TL;DR: You’re hobbled by bad defaults and compatibility with obsolete machines: Bad defaults are gcc setting errno
for floating-point computations (despite this not being required by the C language), and compatibility with x86 machines that don’t have any better SSE instructions than SSE2. If you want decent code generation, add -fno-math-errno -msse4
to the compiler flags.
Modern processor architectures that contain floating-point hardware typically offer square root calculation as a primitive operation (instruction), which sets an error flag in the floating-point environment if the operand of the square root instruction was out of range (negative).

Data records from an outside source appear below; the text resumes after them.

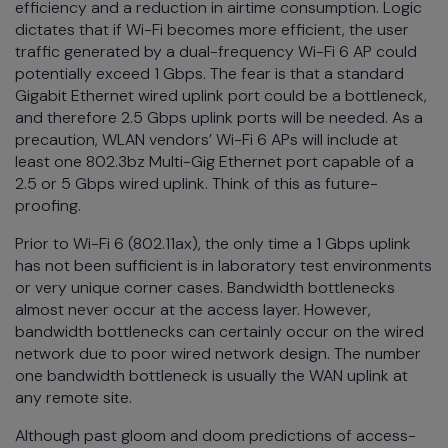
efficiency and a reduction in airtime consumption. Logic
dictates that if Wi-Fi becomes more efficient, the user
traffic generated by a dual-frequency Wi-Fi 6 AP could
potentially exceed 1 Gbps. The fear is that a standard
Gigabit Ethernet wired uplink port could be a bottleneck,
and therefore 2.5 Gbps uplink ports will be needed. As a
precaution, WLAN vendors’ Wi-Fi 6 APs will include at
least one 802.3bz Multi-Gig Ethernet port capable of a
2.5 or 5 Gbps wired uplink. Think of this as future-
proofing.
Prior to Wi-Fi 6 (802.11ax), the only time a 1 Gbps uplink
has not been sufficient is in laboratory test environments
or very unique corner cases. Bandwidth bottlenecks
almost never occur at the access layer. However,
bandwidth bottlenecks can certainly occur on the wired
network due to poor wired network design. The number
one bandwidth bottleneck is usually the WAN uplink at
any remote site.
Although past gloom and doom predictions of access-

On the other hand, old instruction set architectures may not have had floating point instructions, or not have had hardware accelerated square root instructions, so the C language permits an implementation to set errno
on an out of range argument instead, but errno
being a thread-local memory location practically prevents any sane architecture from setting errno
directly from the square root instruction. To get decent performance, gcc inlines the square root calculation by calling the hardware instruction (sqrtsd
), but to set errno
, it seperately checks the sign of the argument, and calls to the library function only in case the argument was negative, so the library function can set errno
. Yes, this is crazy, but that in turn is par for the course. You can avoid this braindamage that nobody ever needs or wants by setting -fno-math-errno
in the compiler flags.
Reasonably recent x86-64 processors have more instructions than were present in the original x86-64 as first developed by AMD (which included only SSE2 vector/floating-point instructions). Among the added instructions are float/integer conversion instructions that allow controlled rounding/truncation, so this doesn’t have to be implemented in software. You can get gcc to use these new instructions by specifying a target that supports these instructions, for example by using the -msse4
compiler flag. Note that this will cause the generated program to fault if it is run on a target that doesn’t support these instructions, so the generated program will be less portable (though it doesn’t reduce portability of the source code obviously).